__Exercise__: Extract the lines up to and including the one that contains "focal_35mm: 400", starting with the first line of the entries below, and omit the pictures.

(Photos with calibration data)
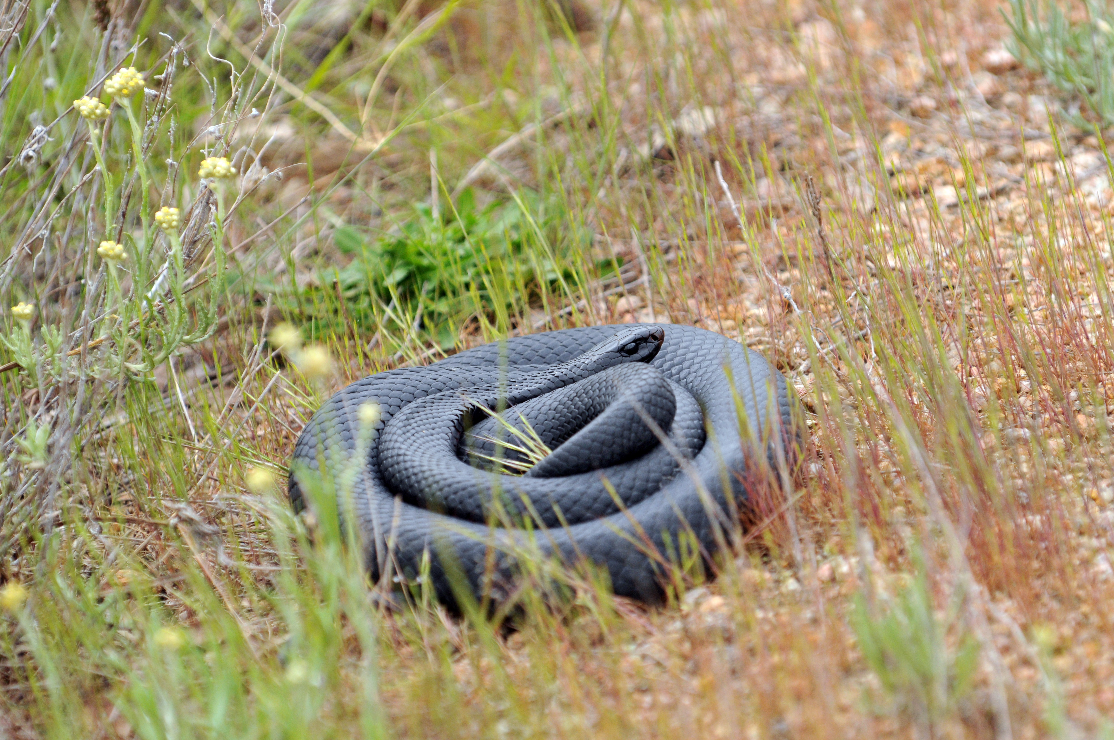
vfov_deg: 4.6
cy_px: 370
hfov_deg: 6.9
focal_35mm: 300
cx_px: 557
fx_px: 9272
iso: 640
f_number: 4
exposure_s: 1/1250
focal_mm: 200
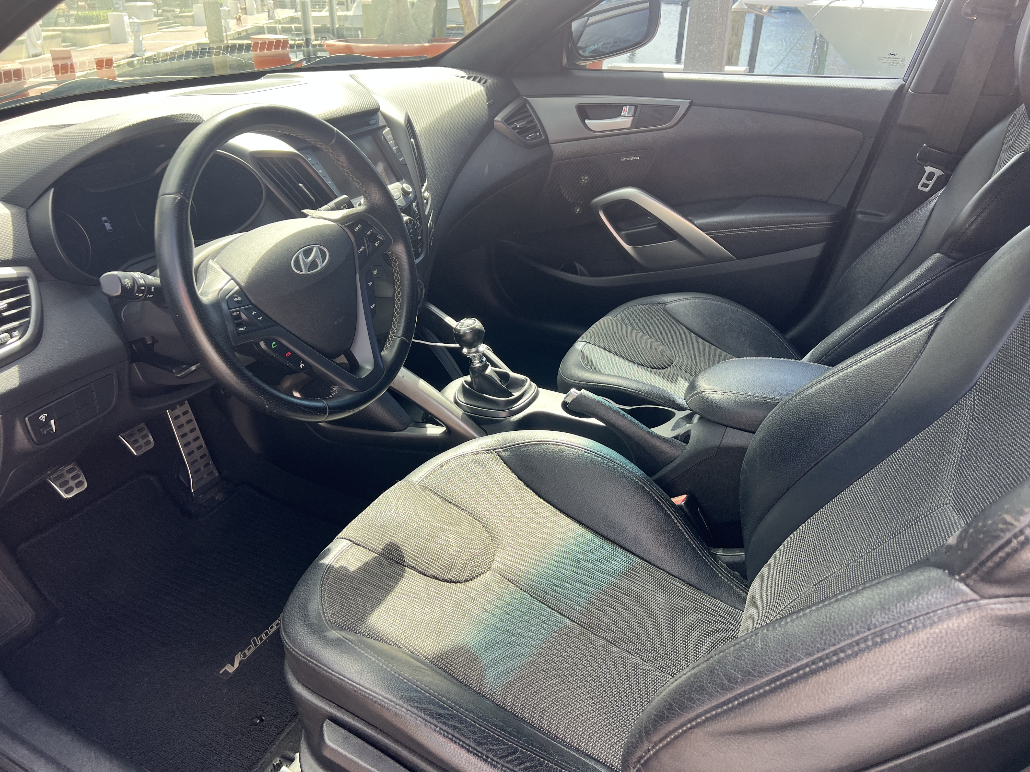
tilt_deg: -26.9
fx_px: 774
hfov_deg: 67.3
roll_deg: +0.0
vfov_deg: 53.1
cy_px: 386
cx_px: 515
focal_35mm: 26
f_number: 1.5
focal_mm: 5.7
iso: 50
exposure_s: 1/353
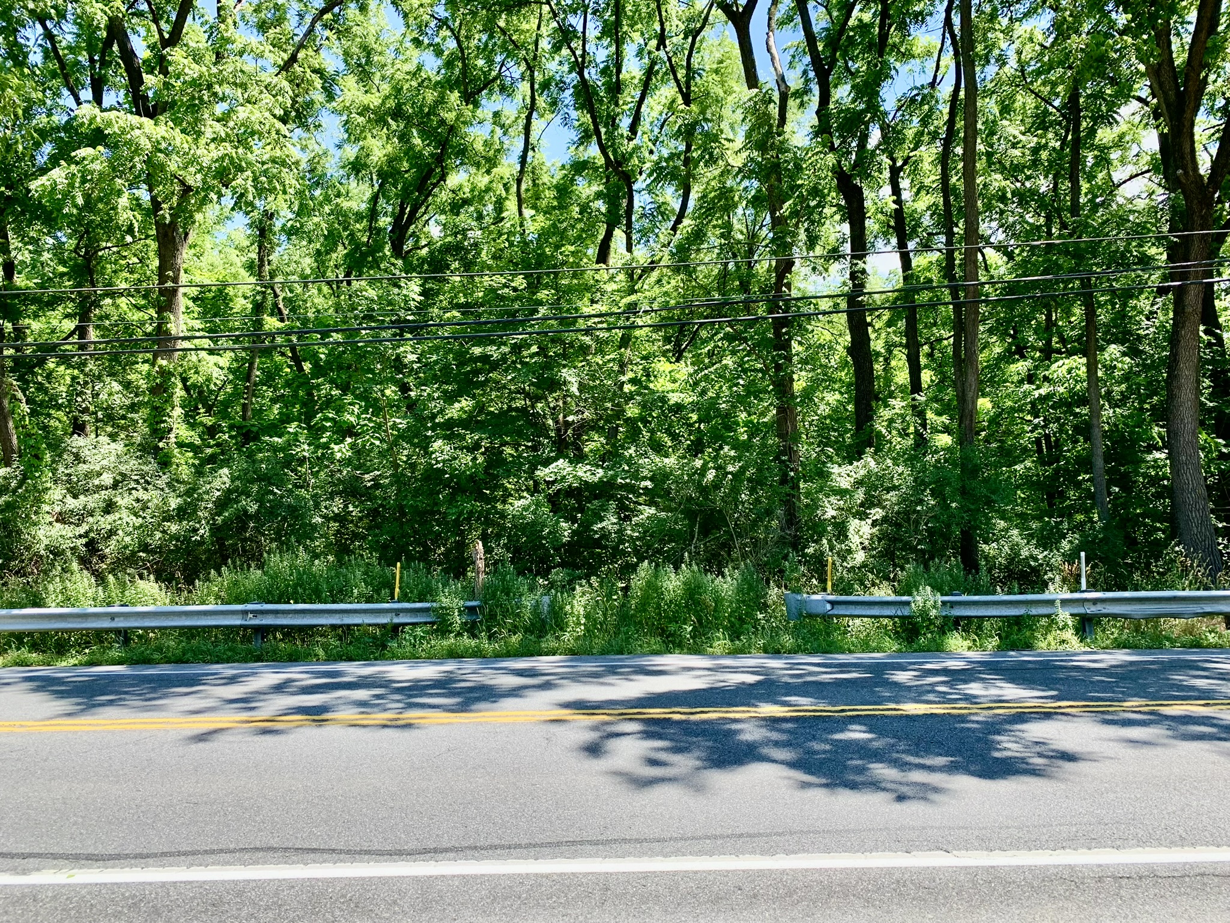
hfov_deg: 67.3
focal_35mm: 26
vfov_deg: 53.1
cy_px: 462
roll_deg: +0.7
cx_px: 615
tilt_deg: +3.7
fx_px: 924
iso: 25
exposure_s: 1/500
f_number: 1.8
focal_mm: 4.25
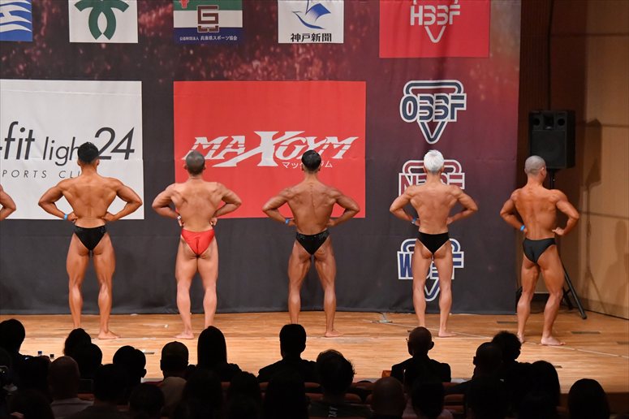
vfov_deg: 9.3
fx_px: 2567
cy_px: 210
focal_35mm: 147
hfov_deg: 14.0
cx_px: 314
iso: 9000
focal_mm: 98
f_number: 5.6
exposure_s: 1/400
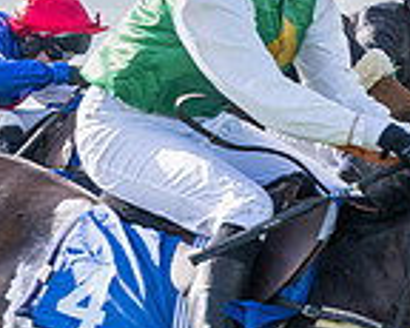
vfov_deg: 4.0
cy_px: 283
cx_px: 865
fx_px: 4729
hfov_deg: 4.9
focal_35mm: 390
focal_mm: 70
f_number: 4
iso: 400
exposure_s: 1/2000
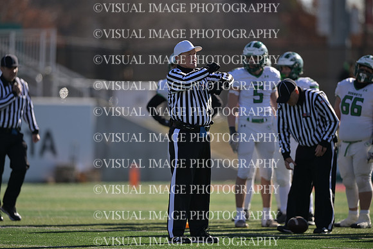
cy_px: 124
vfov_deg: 3.4
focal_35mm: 400
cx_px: 186
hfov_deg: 5.2
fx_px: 4145
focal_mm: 400
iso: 64
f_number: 2.8
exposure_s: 1/1600
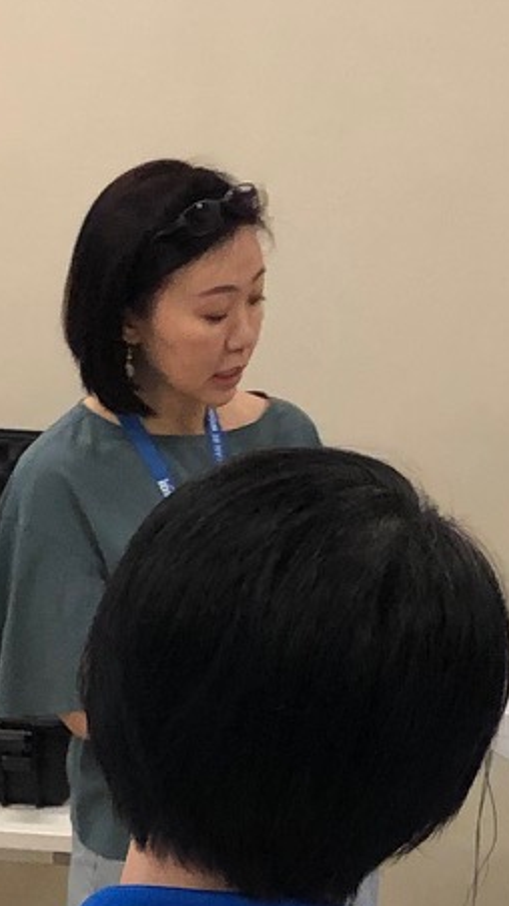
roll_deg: -1.5
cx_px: 343
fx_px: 3266
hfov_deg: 8.9
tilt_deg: -14.5
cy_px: 860
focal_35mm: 136
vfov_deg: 15.6
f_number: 1.8
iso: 40
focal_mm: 4
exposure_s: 1/16
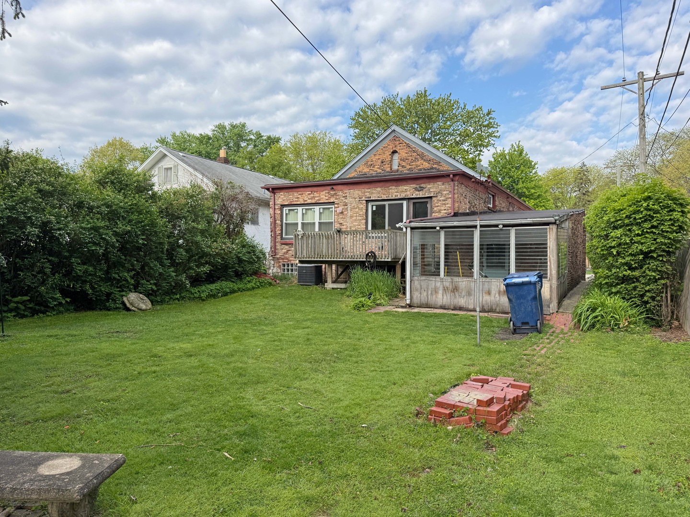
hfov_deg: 71.6
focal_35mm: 24
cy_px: 258
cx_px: 345
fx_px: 478
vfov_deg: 56.8
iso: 80
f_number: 1.8
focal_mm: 6.76
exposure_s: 1/1500
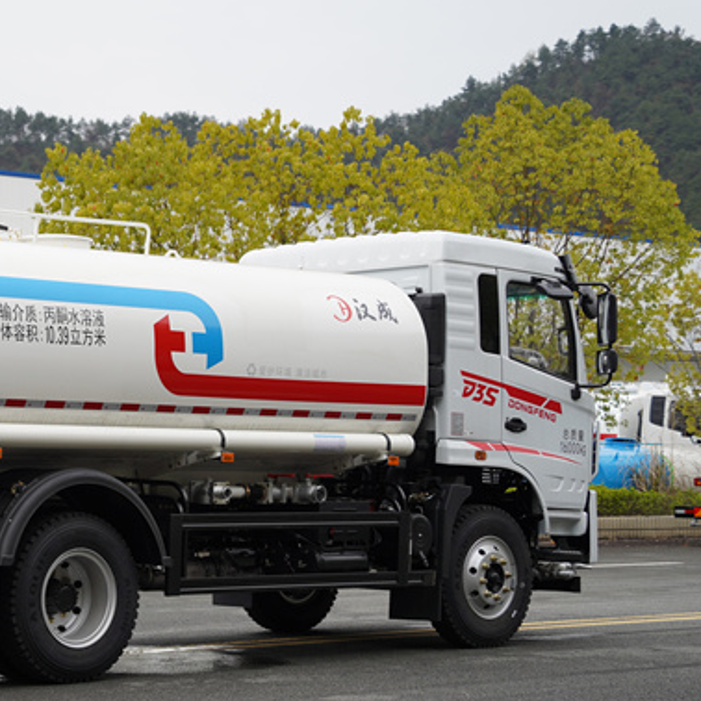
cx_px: 87
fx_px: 2222
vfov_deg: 17.9
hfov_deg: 17.7
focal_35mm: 97
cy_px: 381
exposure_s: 1/640
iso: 100
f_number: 4
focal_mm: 54
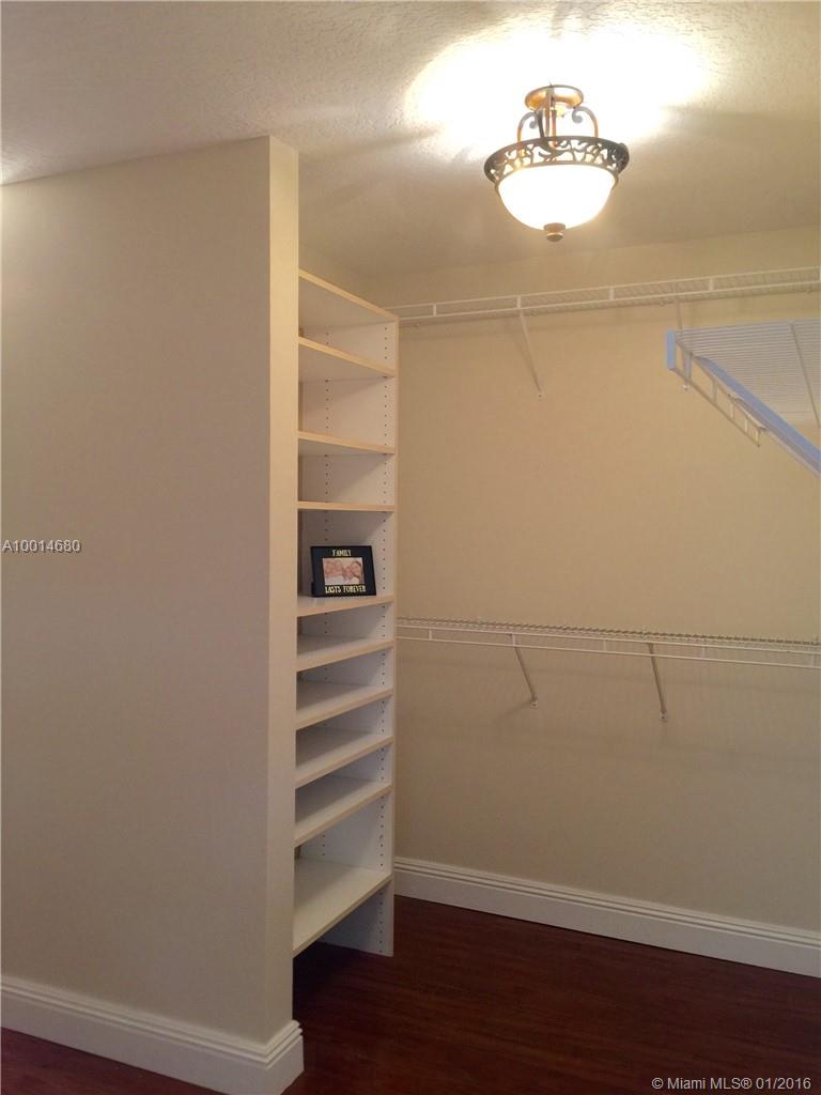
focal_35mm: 29
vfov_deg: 61.7
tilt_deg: -0.4
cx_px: 410
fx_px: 917
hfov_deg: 48.2
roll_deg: -0.5
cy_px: 548
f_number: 2.2
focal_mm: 4.15
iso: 40
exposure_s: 1/15
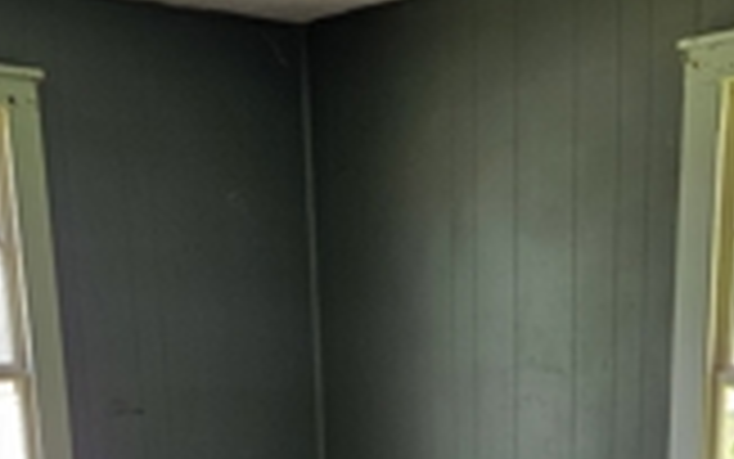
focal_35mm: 60
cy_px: 580
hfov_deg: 33.9
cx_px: 414
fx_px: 1201
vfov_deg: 20.0
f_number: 1.8
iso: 125
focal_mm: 5.4
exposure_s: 1/180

__Result__:
vfov_deg: 4.6
cy_px: 370
hfov_deg: 6.9
focal_35mm: 300
cx_px: 557
fx_px: 9272
iso: 640
f_number: 4
exposure_s: 1/1250
focal_mm: 200
tilt_deg: -26.9
fx_px: 774
hfov_deg: 67.3
roll_deg: +0.0
vfov_deg: 53.1
cy_px: 386
cx_px: 515
focal_35mm: 26
f_number: 1.5
focal_mm: 5.7
iso: 50
exposure_s: 1/353
hfov_deg: 67.3
focal_35mm: 26
vfov_deg: 53.1
cy_px: 462
roll_deg: +0.7
cx_px: 615
tilt_deg: +3.7
fx_px: 924
iso: 25
exposure_s: 1/500
f_number: 1.8
focal_mm: 4.25
vfov_deg: 9.3
fx_px: 2567
cy_px: 210
focal_35mm: 147
hfov_deg: 14.0
cx_px: 314
iso: 9000
focal_mm: 98
f_number: 5.6
exposure_s: 1/400
vfov_deg: 4.0
cy_px: 283
cx_px: 865
fx_px: 4729
hfov_deg: 4.9
focal_35mm: 390
focal_mm: 70
f_number: 4
iso: 400
exposure_s: 1/2000
cy_px: 124
vfov_deg: 3.4
focal_35mm: 400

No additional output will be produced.